Bevel om zich aan de geboden van God te houden
1Dit zijn de geboden, de verordeningen en de bepalingen die de HEERE, uw God, geboden heeft u te leren, om ze te doen in het land waar u naartoe trekt om het in bezit te nemen,
2opdat u de HEERE, uw God, vreest door al Zijn verordeningen en Zijn geboden, die ik u gebied, in acht te nemen: u, uw kind en uw kleinkind, alle dagen van uw leven; en opdat uw dagen verlengd worden.
3Luister dan, Israël, en neem ze nauwlettend in acht! Dan zal het u goed gaan en zult u zeer talrijk worden – zoals de HEERE, de God van uw vaderen, tot u gesproken heeft – in het land dat overvloeit van melk en honing.
4Luister, Israël! De HEERE, onze God, de HEERE is één!
5Daarom zult u de HEERE, uw God, liefhebben met heel uw hart, met heel uw ziel en met heel uw kracht.
6Deze woorden, die ik u heden gebied, moeten in uw hart zijn.
7U moet ze uw kinderen inprenten en erover spreken, als u in uw huis zit en als u over de weg gaat, als u neerligt en als u opstaat.

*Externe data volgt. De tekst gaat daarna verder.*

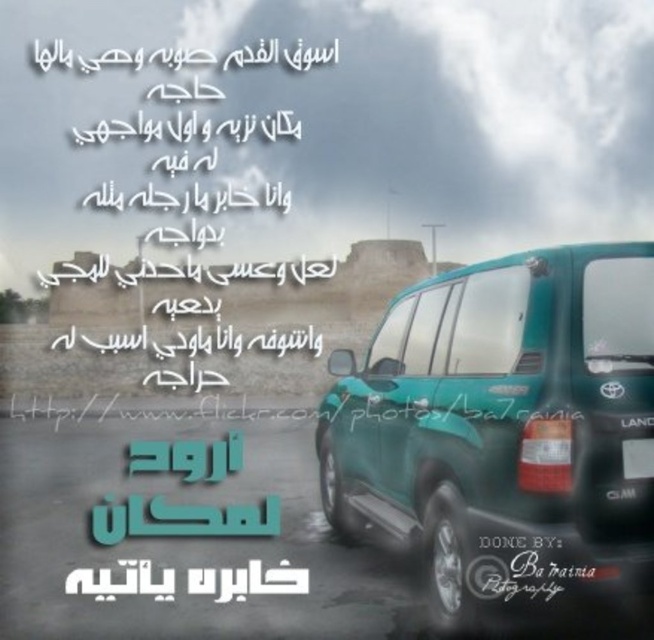
You are a delivery drone that needs to land near the teal glossy suv at center and the green plastic license plate at lower right. The minimum safe distance for landing is 5 feet. Can you safely land between them?

The teal glossy suv at center is 4.58 feet away from the green plastic license plate at lower right. Since the distance is less than the 5 feet minimum safe distance, the drone cannot safely land between them.

You are a photographer planning to take a photo of the teal glossy suv at center. If you want to position your camera exactly at the center of the image, which coordinates would you aim for?

The teal glossy suv at center is located at coordinates point (504, 429), so you should aim your camera at those coordinates to capture it at the center of the image.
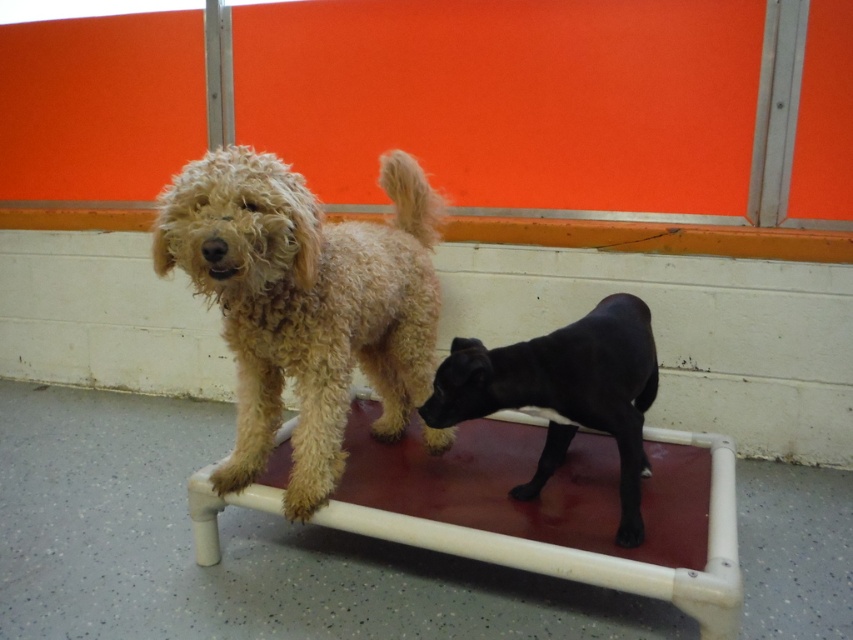
Question: Can you confirm if curly beige dog at center is thinner than black smooth dog at center?

Choices:
 (A) yes
 (B) no

Answer: (A)

Question: Which object is farther from the camera taking this photo?

Choices:
 (A) black smooth dog at center
 (B) curly beige dog at center

Answer: (A)

Question: Is curly beige dog at center positioned behind black smooth dog at center?

Choices:
 (A) yes
 (B) no

Answer: (B)

Question: Is curly beige dog at center positioned in front of black smooth dog at center?

Choices:
 (A) no
 (B) yes

Answer: (B)

Question: Which point is closer to the camera taking this photo?

Choices:
 (A) (454, 349)
 (B) (259, 394)

Answer: (A)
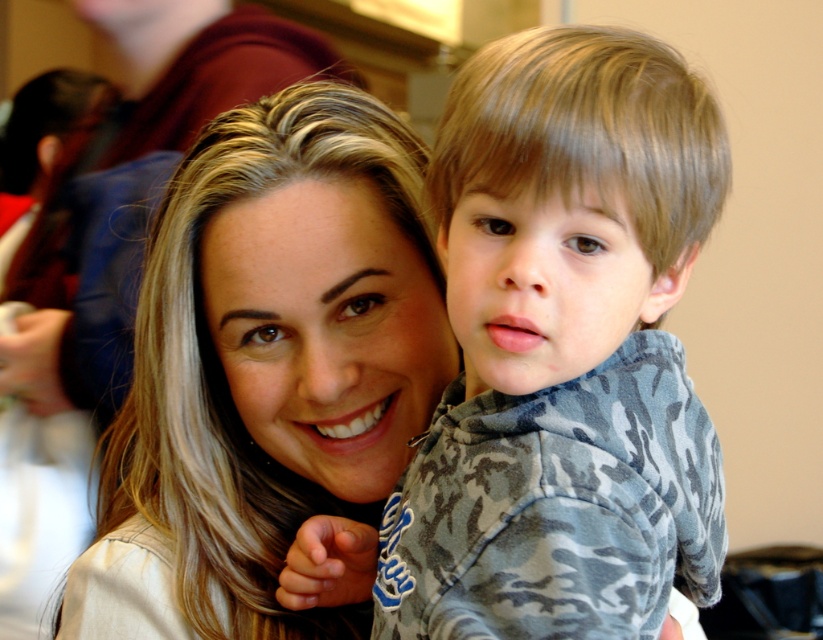
You are a photographer trying to capture a close shot of both the camouflage fleece at center and the smooth blonde hair at center. Since you want to focus on the wider object, which one should you choose?

The smooth blonde hair at center has a greater width than the camouflage fleece at center, so you should focus on the smooth blonde hair at center.

You are a photographer trying to capture a close portrait of both the camouflage fleece at center and the smooth blonde hair at center. Since you want to ensure both subjects are in focus, which one should you adjust your camera focus on first?

The camouflage fleece at center has a smaller size compared to smooth blonde hair at center, so you should focus on the camouflage fleece at center first to ensure both are in focus.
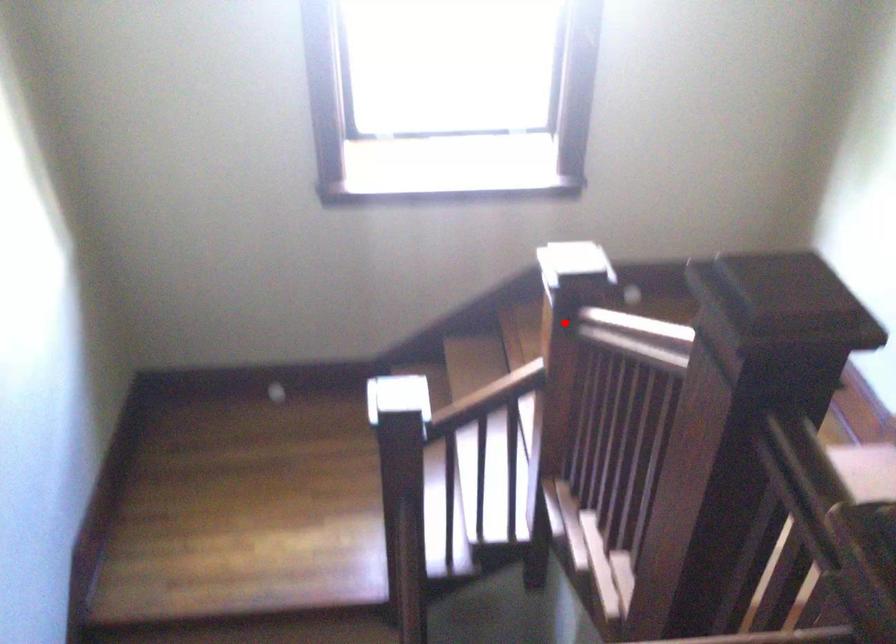
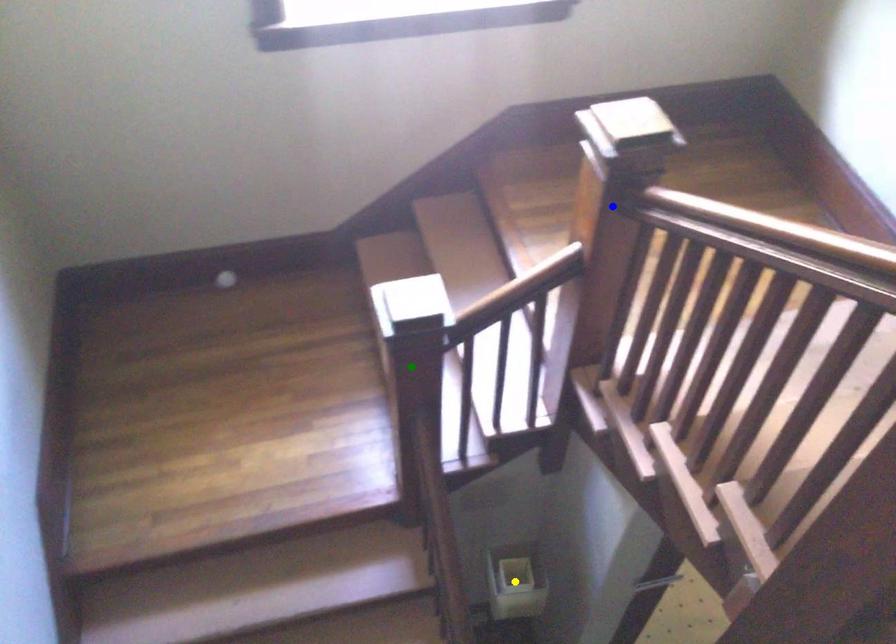
Question: I am providing you with two images of the same scene from different viewpoints. A red point is marked on the first image. You are given multiple points on the second image. Which point in image 2 is actually the same real-world point as the red point in image 1?

Choices:
 (A) blue point
 (B) yellow point
 (C) green point

Answer: (A)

8U moet ze als een teken op uw hand binden en ze moeten als een voorhoofdsband tussen uw ogen zijn.
9U moet ze op de deurposten van uw huis en op uw poorten schrijven.
10Wanneer het dan gebeuren zal dat de HEERE, uw God, u gebracht heeft in het land dat Hij uw vaderen, Abraham, Izak en Jakob, gezworen heeft u te zullen geven – grote en goede steden, die u niet gebouwd hebt,
11huizen, vol van allerlei kostbare dingen, waarmee u ze niet gevuld hebt, uitgehakte putten, die u niet uitgehakt hebt, en wijngaarden en olijfgaarden, die u niet geplant hebt – en u gegeten hebt en verzadigd bent,
12wees dan op uw hoede dat u de HEERE, Die u uit het land Egypte, uit het slavenhuis, geleid heeft, niet vergeet.
13U moet de HEERE, uw God, vrezen, Hem dienen en bij Zijn Naam zweren.
14U mag niet achter andere goden, de goden van de volken die rondom u zijn, aan gaan,
15want de HEERE, uw God, is een na-ijverig God in uw midden; anders ontbrandt de toorn van de HEERE, uw God, tegen u en vaagt Hij u weg van de aardbodem.
16U mag de HEERE, uw God, niet op de proef stellen, zoals u Hem bij Massa op de proef gesteld hebt.
17U moet de geboden van de HEERE, uw God, Zijn getuigenissen en Zijn verordeningen, die Hij u geboden heeft, nauwgezet in acht nemen.
18En u moet doen wat juist en goed is in de ogen van de HEERE, opdat het u goed gaat, en u er komt, en het goede land dat de HEERE uw vaderen onder ede beloofd heeft, in bezit neemt,
19om al uw vijanden van voor uw ogen te verjagen, zoals de HEERE gesproken heeft.
20Wanneer uw zoon u morgen vraagt: Wat zijn dat voor getuigenissen, verordeningen en bepalingen die de HEERE, onze God, u geboden heeft?
21dan moet u tegen uw zoon zeggen: Wij waren slaven van de farao in Egypte, maar de HEERE heeft ons met sterke hand uit Egypte geleid.
22En de HEERE gaf tekenen en wonderen, groot en onheilbrengend, in Egypte, aan de farao en aan zijn hele huis, voor onze ogen.
23Maar ons leidde Hij daarvandaan, om ons hierheen te brengen en ons het land te geven, dat Hij onze vaderen onder ede beloofd had.
24En de HEERE gebood ons al deze verordeningen te houden, om de HEERE, onze God, te vrezen, ons ten goede, alle dagen, om ons in leven te houden, zoals het op deze dag is.
25Het zal voor ons gerechtigheid zijn als wij al deze geboden nauwlettend in acht nemen, voor het aangezicht van de HEERE, onze God, zoals Hij ons geboden heeft.